Error-checking code has been omitted (consider what happens for example if we attempt to pop from an empty stack). The test if empty and copy operations have been omitted for the sake of brevity.

Linked list implementation[edit]

The array implementation will almost always be appropriate. However, for rare instances in which a contiguous block of memory of the required size cannot be found, a linked list can be used instead. Details of the list implementation are omitted below:

object stack
     function construct
          let L be an empty linked list
     function push(x)
          insert x after tail of L
     function pop
          remove tail of L, returning its data element
     function peek
          return data element at tail of L
     function size
          return size of L
     function make_empty
          empty L

As one can easily see, the stack is merely a container over the operations supported by the list itself. (Here we assume that the list maintains its own size; if this is not so then we can add a size field to the stack object.)

C++ STL stack class[edit]

In the C++ STL, std::stack, found in the <stack> header, is a template container capable of holding items of any (fixed) type, the type being supplied as a template argument. Hence, for example, stack<char> is a stack of characters. The container supplies the following member functions (note that T is the type of the elements of the stack):

  • void push(const T& x): pushes x onto the stack.
  • void pop(): performs a pop.
  • T& top(): returns the element which is to be popped next
  • size_type size(): returns the number of elements currently on the stack
  • bool empty(): returns true if the stack is empty, false otherwise.

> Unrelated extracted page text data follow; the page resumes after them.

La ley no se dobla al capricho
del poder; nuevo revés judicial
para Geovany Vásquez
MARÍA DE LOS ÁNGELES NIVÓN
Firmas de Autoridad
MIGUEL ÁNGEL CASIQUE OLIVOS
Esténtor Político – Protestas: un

The stack container should be used whenever it is sufficient for the problem at hand; it is quicker and less error-prone to use it than to code your own stack. There are, however, times when it might be necessary to execute some unsupported operation such as iteration through the elements of the stack. In such circumstances the STL stack cannot be used and a custom stack must be implemented.

Note that the pop operation defined by this container is not identical to our own; it only removes the element and it does not return its value. To do both, call top followed by pop.